Records excerpted from a collection
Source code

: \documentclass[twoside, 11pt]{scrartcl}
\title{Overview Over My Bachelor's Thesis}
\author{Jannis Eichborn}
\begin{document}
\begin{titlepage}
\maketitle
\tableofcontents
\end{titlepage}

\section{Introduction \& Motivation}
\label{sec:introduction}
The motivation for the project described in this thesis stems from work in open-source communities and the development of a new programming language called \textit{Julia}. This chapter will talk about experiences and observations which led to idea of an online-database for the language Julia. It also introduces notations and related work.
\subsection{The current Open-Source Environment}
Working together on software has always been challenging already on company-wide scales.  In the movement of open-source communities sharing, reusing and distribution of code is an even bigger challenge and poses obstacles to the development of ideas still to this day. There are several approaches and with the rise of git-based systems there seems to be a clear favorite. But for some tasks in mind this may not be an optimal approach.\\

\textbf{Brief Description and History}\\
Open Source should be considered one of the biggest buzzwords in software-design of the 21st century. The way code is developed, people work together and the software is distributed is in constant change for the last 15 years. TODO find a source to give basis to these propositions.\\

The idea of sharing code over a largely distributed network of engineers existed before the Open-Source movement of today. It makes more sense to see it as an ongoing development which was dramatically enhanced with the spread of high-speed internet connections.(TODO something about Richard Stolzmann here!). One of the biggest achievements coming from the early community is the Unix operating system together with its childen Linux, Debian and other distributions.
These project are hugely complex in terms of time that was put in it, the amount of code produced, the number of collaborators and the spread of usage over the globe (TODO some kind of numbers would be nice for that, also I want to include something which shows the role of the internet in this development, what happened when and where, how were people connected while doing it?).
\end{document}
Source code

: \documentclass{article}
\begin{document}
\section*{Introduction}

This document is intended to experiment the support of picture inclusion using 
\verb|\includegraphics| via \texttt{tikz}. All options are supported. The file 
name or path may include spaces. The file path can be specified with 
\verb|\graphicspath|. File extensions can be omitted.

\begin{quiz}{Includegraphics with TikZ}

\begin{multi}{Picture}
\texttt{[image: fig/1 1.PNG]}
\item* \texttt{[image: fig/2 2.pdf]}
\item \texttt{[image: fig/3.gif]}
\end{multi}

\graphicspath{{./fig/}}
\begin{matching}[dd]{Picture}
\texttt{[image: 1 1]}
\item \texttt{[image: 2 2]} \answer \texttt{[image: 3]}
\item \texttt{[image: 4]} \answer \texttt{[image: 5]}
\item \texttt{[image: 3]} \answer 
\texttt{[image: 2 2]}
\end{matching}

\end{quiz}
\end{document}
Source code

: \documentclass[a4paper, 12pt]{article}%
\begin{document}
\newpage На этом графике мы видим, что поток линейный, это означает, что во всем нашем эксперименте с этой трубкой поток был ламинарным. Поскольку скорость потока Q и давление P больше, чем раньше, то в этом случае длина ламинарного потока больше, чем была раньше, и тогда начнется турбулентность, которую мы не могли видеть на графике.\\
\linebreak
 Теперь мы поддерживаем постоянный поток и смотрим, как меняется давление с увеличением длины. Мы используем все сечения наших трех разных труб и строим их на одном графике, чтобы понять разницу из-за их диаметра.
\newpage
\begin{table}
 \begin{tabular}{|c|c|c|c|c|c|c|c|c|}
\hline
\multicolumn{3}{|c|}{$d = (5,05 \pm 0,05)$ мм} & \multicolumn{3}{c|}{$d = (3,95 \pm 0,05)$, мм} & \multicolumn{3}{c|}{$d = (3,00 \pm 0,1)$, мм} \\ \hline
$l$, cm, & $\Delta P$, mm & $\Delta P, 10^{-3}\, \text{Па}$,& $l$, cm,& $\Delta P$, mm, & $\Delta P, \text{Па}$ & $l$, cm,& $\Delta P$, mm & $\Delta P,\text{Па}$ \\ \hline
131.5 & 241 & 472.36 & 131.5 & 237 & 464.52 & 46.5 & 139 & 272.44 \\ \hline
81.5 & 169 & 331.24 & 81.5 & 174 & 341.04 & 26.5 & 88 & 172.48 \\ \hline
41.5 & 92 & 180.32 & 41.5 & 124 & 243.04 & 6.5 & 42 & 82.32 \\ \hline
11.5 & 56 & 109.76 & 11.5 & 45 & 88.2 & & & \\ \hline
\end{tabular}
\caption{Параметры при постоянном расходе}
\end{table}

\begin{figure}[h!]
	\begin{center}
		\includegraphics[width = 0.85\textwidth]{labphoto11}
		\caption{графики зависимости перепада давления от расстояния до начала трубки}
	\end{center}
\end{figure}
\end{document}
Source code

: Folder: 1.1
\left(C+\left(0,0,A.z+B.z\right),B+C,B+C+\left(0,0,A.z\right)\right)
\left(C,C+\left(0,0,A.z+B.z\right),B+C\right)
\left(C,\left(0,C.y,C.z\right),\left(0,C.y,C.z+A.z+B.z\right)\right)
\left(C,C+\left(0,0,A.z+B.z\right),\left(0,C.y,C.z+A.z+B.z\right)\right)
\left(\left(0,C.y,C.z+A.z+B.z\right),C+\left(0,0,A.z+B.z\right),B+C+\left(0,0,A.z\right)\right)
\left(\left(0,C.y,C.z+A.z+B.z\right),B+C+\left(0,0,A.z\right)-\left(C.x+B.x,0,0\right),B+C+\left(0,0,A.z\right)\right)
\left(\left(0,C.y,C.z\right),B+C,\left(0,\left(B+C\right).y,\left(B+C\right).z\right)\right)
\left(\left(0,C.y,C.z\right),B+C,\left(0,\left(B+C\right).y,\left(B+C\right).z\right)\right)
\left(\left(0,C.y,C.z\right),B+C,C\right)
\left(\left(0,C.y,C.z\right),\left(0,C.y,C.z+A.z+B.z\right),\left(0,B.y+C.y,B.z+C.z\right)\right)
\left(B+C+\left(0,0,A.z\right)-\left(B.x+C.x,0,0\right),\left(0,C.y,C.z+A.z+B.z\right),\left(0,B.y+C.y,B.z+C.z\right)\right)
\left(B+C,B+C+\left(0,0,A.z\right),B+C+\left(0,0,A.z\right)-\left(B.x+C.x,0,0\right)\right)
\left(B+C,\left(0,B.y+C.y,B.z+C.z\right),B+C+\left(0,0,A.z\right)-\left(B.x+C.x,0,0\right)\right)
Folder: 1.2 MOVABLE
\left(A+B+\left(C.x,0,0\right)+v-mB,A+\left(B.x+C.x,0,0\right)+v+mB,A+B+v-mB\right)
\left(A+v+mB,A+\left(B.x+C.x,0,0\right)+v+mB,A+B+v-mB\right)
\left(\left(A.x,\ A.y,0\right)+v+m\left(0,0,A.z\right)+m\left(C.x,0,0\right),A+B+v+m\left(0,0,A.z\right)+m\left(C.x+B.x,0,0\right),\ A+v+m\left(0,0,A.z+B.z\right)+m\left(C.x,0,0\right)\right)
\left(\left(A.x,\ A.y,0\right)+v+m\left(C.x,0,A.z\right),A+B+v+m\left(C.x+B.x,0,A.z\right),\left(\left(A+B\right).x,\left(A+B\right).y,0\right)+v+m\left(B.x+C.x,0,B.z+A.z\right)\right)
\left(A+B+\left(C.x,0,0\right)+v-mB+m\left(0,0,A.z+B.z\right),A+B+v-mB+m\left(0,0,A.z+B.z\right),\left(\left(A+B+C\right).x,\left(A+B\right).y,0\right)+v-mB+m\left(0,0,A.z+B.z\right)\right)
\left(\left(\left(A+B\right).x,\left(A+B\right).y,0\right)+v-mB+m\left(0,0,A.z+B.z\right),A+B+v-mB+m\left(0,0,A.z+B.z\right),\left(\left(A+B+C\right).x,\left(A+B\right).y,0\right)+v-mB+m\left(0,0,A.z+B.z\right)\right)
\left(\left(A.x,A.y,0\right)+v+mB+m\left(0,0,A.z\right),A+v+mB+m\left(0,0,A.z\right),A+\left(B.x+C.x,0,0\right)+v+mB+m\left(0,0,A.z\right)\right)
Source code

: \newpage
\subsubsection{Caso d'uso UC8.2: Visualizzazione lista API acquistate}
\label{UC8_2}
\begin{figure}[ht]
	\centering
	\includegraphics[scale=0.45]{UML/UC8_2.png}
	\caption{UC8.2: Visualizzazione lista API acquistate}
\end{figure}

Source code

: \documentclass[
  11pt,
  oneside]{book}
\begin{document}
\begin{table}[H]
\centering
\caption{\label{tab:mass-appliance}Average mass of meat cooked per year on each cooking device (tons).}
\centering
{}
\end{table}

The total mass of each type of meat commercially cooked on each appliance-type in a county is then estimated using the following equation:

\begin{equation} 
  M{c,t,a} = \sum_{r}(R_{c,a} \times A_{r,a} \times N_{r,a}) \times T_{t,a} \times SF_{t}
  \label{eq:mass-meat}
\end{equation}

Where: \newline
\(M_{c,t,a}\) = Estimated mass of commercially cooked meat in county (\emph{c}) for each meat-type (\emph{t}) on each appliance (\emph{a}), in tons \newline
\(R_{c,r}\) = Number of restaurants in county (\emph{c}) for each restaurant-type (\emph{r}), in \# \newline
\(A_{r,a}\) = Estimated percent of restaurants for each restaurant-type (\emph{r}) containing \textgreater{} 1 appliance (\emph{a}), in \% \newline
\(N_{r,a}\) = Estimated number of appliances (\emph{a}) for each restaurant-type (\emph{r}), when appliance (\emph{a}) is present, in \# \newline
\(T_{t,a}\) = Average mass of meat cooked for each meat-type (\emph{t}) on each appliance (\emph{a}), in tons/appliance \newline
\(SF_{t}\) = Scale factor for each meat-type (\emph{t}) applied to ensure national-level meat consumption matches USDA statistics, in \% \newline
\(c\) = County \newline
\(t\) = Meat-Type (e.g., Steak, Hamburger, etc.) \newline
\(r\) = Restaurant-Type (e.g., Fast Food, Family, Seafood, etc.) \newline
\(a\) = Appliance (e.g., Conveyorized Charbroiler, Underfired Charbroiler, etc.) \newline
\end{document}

Directive: Across the records, count the lines holding the string "matching". Give the number and stop.

Task answer: 2